This is Exercise 4.3.4(a) in Montgomery and Vaughn “Multiplicative Number Theory…”

Let $ f_1$ , $ f_2$ be totally multiplicative functions with $ |f_i(n)| \leq 1$ . Show that for Re$ (s)> 1$ , $ $ \left(\sum_{n \geq 1} n^{-s} \left(\sum_{d \mid n} f_1(d) \right)\left(\sum_{d \mid n} f_2(d) \right) \right) \left(\sum_{n \geq 1} n^{-2s} f_1(n)f_2(n) \right)$ $ $ $ = \zeta(s)\left(\sum_{n \geq 1} n^{-s} f_1(n) \right)\left(\sum_{n \geq 1} n^{-s} f_2(n) \right)\left(\sum_{n \geq 1} n^{-s} f_1(n)f_2(n) \right).$ $

This contains Ramanujan’s $ \sum n^{-s} \sigma_a(n)\sigma_b(n) = \frac{\zeta(s)\zeta(s-a)\zeta(s-b)\zeta(s-a-b)}{\zeta(2s-a-b)}$ as a special case.

I would like to know if there’s a simpler proof of the above general result other than what I did.

After some manipulation, the LHS is $ $ \sum_{n \geq 1} n^{-s} \sum_{d^2 \mid n} \left(\sum_{e \ d \mid e \mid \frac{n}{d}} f_1(e)\right)\left(\sum_{e \ d \mid e \mid \frac{n}{d}} f_2(e)\right).$ $

After some manipulation, the RHS is $ $ \sum_{n \geq 1} n^{-s} \sum_{d \mid n} f_2\left(\frac{n}{d}\right)\left(\sum_{e \mid d} f_1(e) \right)\left(\sum_{e \mid \frac{n}{d}} f_1(e) \right).$ $

I was unable to show directly that these coefficients matched up, so using the fact that both sides are multiplicative functions of $ n$ (the convolution of (totally) multiplicative functions is multiplicative), I checked that both sides matched on prime powers. This was straightforward, but tedious.

Is there a simpler way?

I was also unable to get anywhere by looking at the Euler products.

Written with convolution notation, $ f*g(n) := \sum_{d \mid n} f(d)g \left(\frac{n}{d} \right)$ , the identity is the following complicated thing.
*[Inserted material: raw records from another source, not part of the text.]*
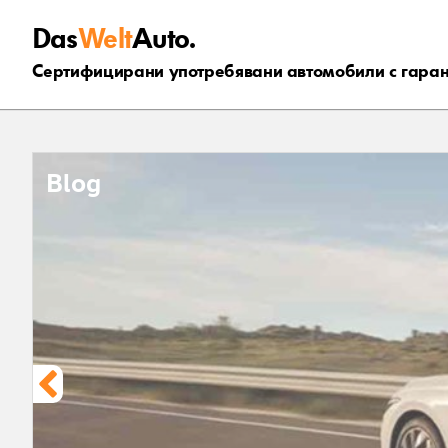
Das
Welt
Auto.
Сертифицирани употребявани автомобили с гара
Blog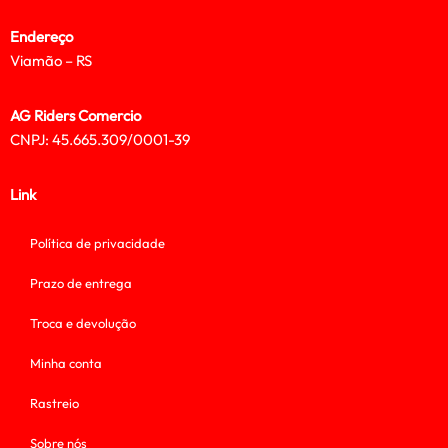
Endereço
Viamão – RS
AG Riders Comercio
CNPJ: 45.665.309/0001-39
Link
Política de privacidade
Prazo de entrega
Troca e devolução
Minha conta
Rastreio
Sobre nós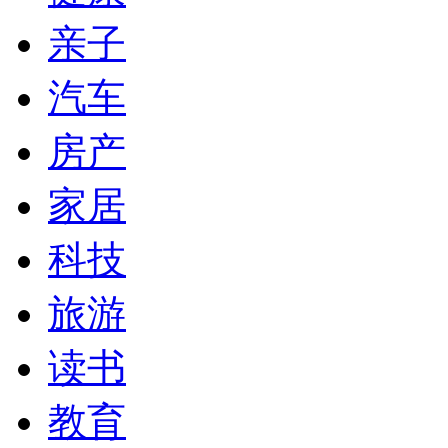
亲子
汽车
房产
家居
科技
旅游
读书
教育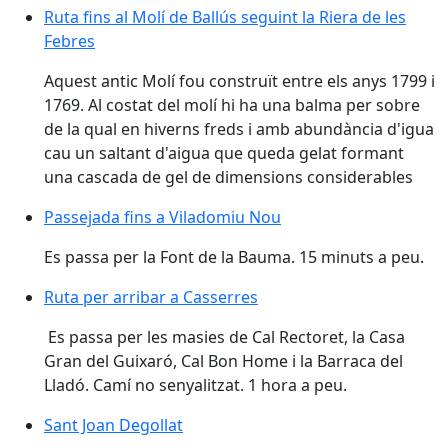
Ruta fins al Molí de Ballús seguint la Riera de les
Febres
Aquest antic Molí fou construït entre els anys 1799 i
1769. Al costat del molí hi ha una balma per sobre
de la qual en hiverns freds i amb abundància d'igua
cau un saltant d'aigua que queda gelat formant
una cascada de gel de dimensions considerables
Passejada fins a Viladomiu Nou
Es passa per la Font de la Bauma. 15 minuts a peu.
Ruta per arribar a Casserres
Es passa per les masies de Cal Rectoret, la Casa
Gran del Guixaró, Cal Bon Home i la Barraca del
Lladó. Camí no senyalitzat. 1 hora a peu.
Sant Joan Degollat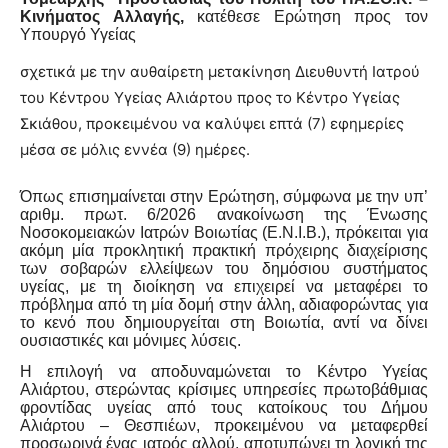
Κινήματος Αλλαγής,
κατέθεσε Ερώτηση προς τον
Υπουργό Υγείας
σχετικά με την αυθαίρετη μετακίνηση Διευθυντή Ιατρού
του Κέντρου Υγείας Αλιάρτου προς το Κέντρο Υγείας
Σκιάθου, προκειμένου να καλύψει επτά (7) εφημερίες
μέσα σε μόλις εννέα (9) ημέρες.
Όπως επισημαίνεται στην Ερώτηση, σύμφωνα με την υπ’
αριθμ. πρωτ. 6/2026 ανακοίνωση της Ένωσης
Νοσοκομειακών Ιατρών Βοιωτίας (Ε.Ν.Ι.Β.), πρόκειται για
ακόμη μία προκλητική πρακτική πρόχειρης διαχείρισης
των σοβαρών ελλείψεων του δημόσιου συστήματος
υγείας, με τη διοίκηση να επιχειρεί να μεταφέρει το
πρόβλημα από τη μία δομή στην άλλη, αδιαφορώντας για
το κενό που δημιουργείται στη Βοιωτία, αντί να δίνει
ουσιαστικές και μόνιμες λύσεις.
Η επιλογή να αποδυναμώνεται το Κέντρο Υγείας
Αλιάρτου, στερώντας κρίσιμες υπηρεσίες πρωτοβάθμιας
φροντίδας υγείας από τους κατοίκους του Δήμου
Αλιάρτου – Θεσπιέων, προκειμένου να μεταφερθεί
προσωρινά ένας ιατρός αλλού, αποτυπώνει τη λογική της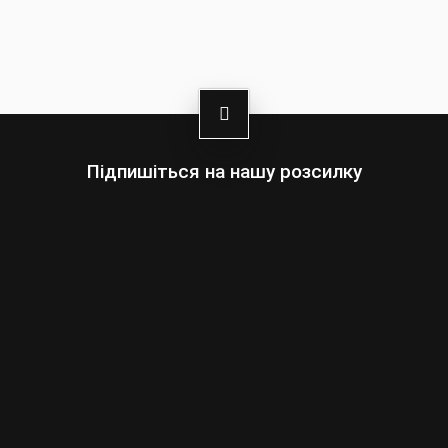
Підпишіться на нашу розсилку
Оберіть:
Чоловіки
Жінки
Ваша
адреса
електронної
пошти
Підписатись
умовами сайту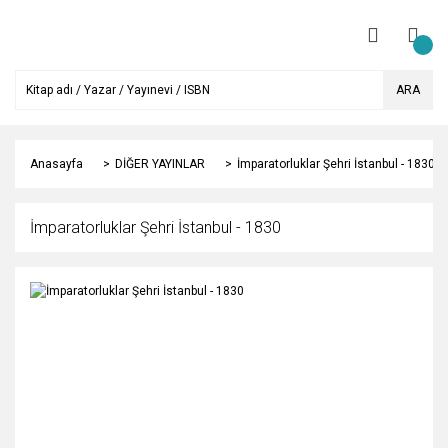
ARA
Anasayfa
DİĞER YAYINLAR
İmparatorluklar Şehri İstanbul - 1830
İmparatorluklar Şehri İstanbul - 1830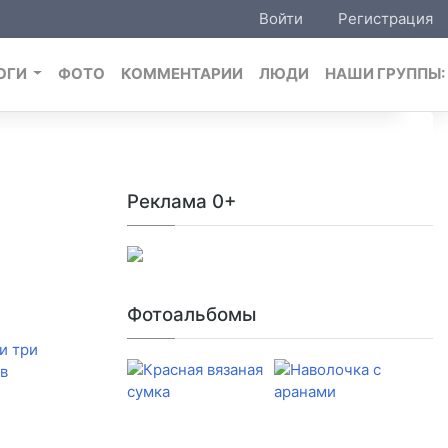
Войти
Регистрация
ОГИ
ФОТО
КОММЕНТАРИИ
ЛЮДИ
НАШИ ГРУППЫ
Реклама 0+
Фотоальбомы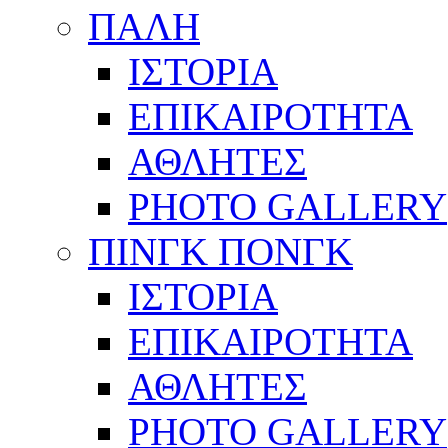
ΠΑΛΗ
ΙΣΤΟΡΙΑ
ΕΠΙΚΑΙΡΟΤΗΤΑ
ΑΘΛΗΤΕΣ
PHOTO GALLERY
ΠΙΝΓΚ ΠΟΝΓΚ
ΙΣΤΟΡΙΑ
ΕΠΙΚΑΙΡΟΤΗΤΑ
ΑΘΛΗΤΕΣ
PHOTO GALLERY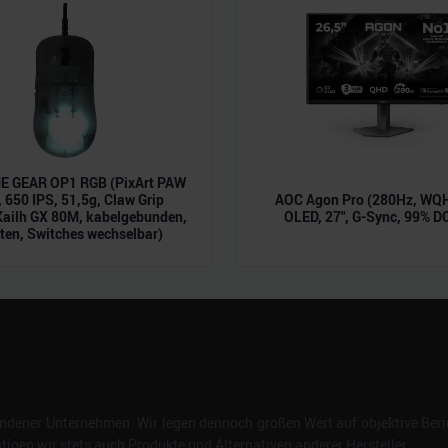
n.
 GEAR OP1 RGB (PixArt PAW
 650 IPS, 51,5g, Claw Grip
AOC Agon Pro (280Hz, WQH
Kailh GX 80M, kabelgebunden,
OLED, 27", G-Sync, 99% D
ten, Switches wechselbar)
dener Unternehmen. Wir legen dennoch großen Wert auf objektive Beric
gen wir stets auch Produkte und Alternativen anderer Hersteller.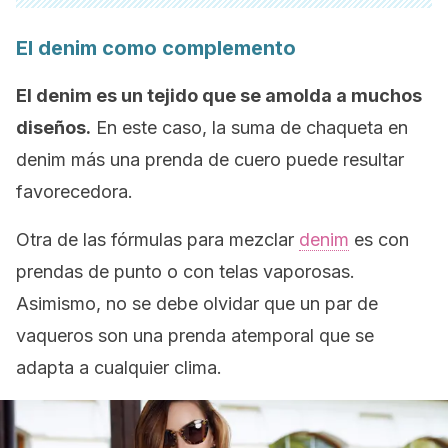
El
denim
como complemento
El denim es un tejido que se amolda a muchos
diseños.
En este caso, la suma de chaqueta en
denim más una prenda de cuero puede resultar
favorecedora.
Otra de las fórmulas para mezclar
denim
es con
prendas de punto o con telas vaporosas.
Asimismo, no se debe olvidar que un par de
vaqueros son una prenda atemporal que se
adapta a cualquier clima.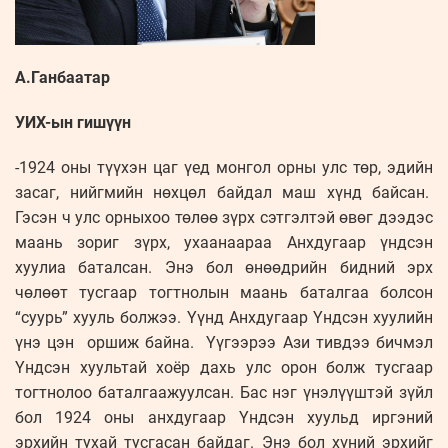
А.Ганбаатар
УИХ-ын гишүүн
-1924 оны түүхэн цаг үед монгол орны улс төр, эдийн
засаг, нийгмийн нөхцөл байдал маш хүнд байсан.
Гэсэн ч улс орныхоо төлөө зүрх сэтгэлтэй өвөг дээдэс
маань зориг зүрх, ухаанаараа Анхдугаар үндсэн
хуулиа баталсан. Энэ бол өнөөдрийн бидний эрх
чөлөөт тусгаар тогтнолын маань баталгаа болсон
“суурь” хууль болжээ. Үүнд Анхдугаар Үндсэн хуулийн
үнэ цэн оршиж байна. Үүгээрээ Ази тивдээ бичмэл
Үндсэн хуультай хоёр дахь улс орон болж тусгаар
тогтнолоо баталгаажуулсан. Бас нэг үнэлүүштэй зүйл
бол 1924 оны анхдугаар Үндсэн хуульд иргэний
эрхийн тухай тусгасан байдаг. Энэ бол хүний эрхийг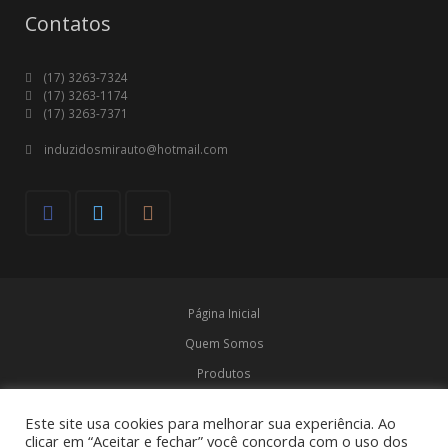
Contatos
(17) 3263-7324
(17) 3263-1174
(17) 3263-7371
induzidosmirauto@hotmail.com
Página Inicial
Quem Somos
Produtos
Marcas
Este site usa cookies para melhorar sua experiência. Ao
Contato
clicar em “Aceitar e fechar” você concorda com o uso dos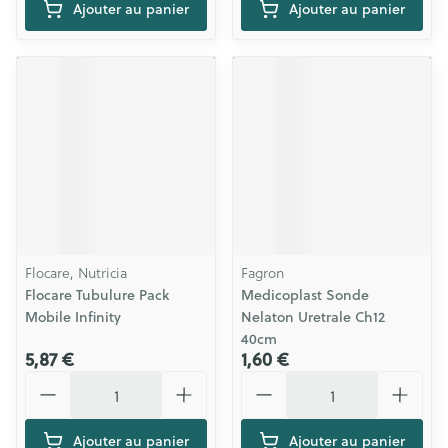
Ajouter au panier
Ajouter au panier
Flocare, Nutricia
Fagron
Flocare Tubulure Pack
Medicoplast Sonde
Mobile Infinity
Nelaton Uretrale Ch12
40cm
5,87 €
1,60 €
Quantité
Quantité
Ajouter au panier
Ajouter au panier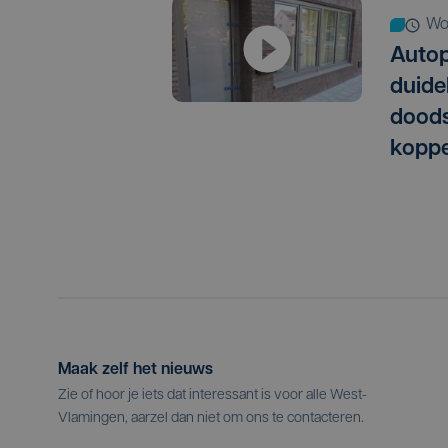
w
Autop
duide
doods
koppe
Maak zelf het nieuws
Zie of hoor je iets dat interessant is voor alle West-
Vlamingen, aarzel dan niet om ons te contacteren.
$ $ \left((f_1 * 1)(f_2 * 1) \right) * (f_1 \circ \sqrt{.})(f_2 \circ \sqrt{.})1_{n \ \text{-square}} = 1 * f_1 * f_2 * f_1f_2.$ $

Perhaps $ f_i^{-1}= \mu f_i$ might be helpful here.

At the very least, it would be nice if someone could point me in the direction of simple proofs of Ramanujan’s identity above. (I verified that also by looking at prime powers, and it wasn’t very insightful.)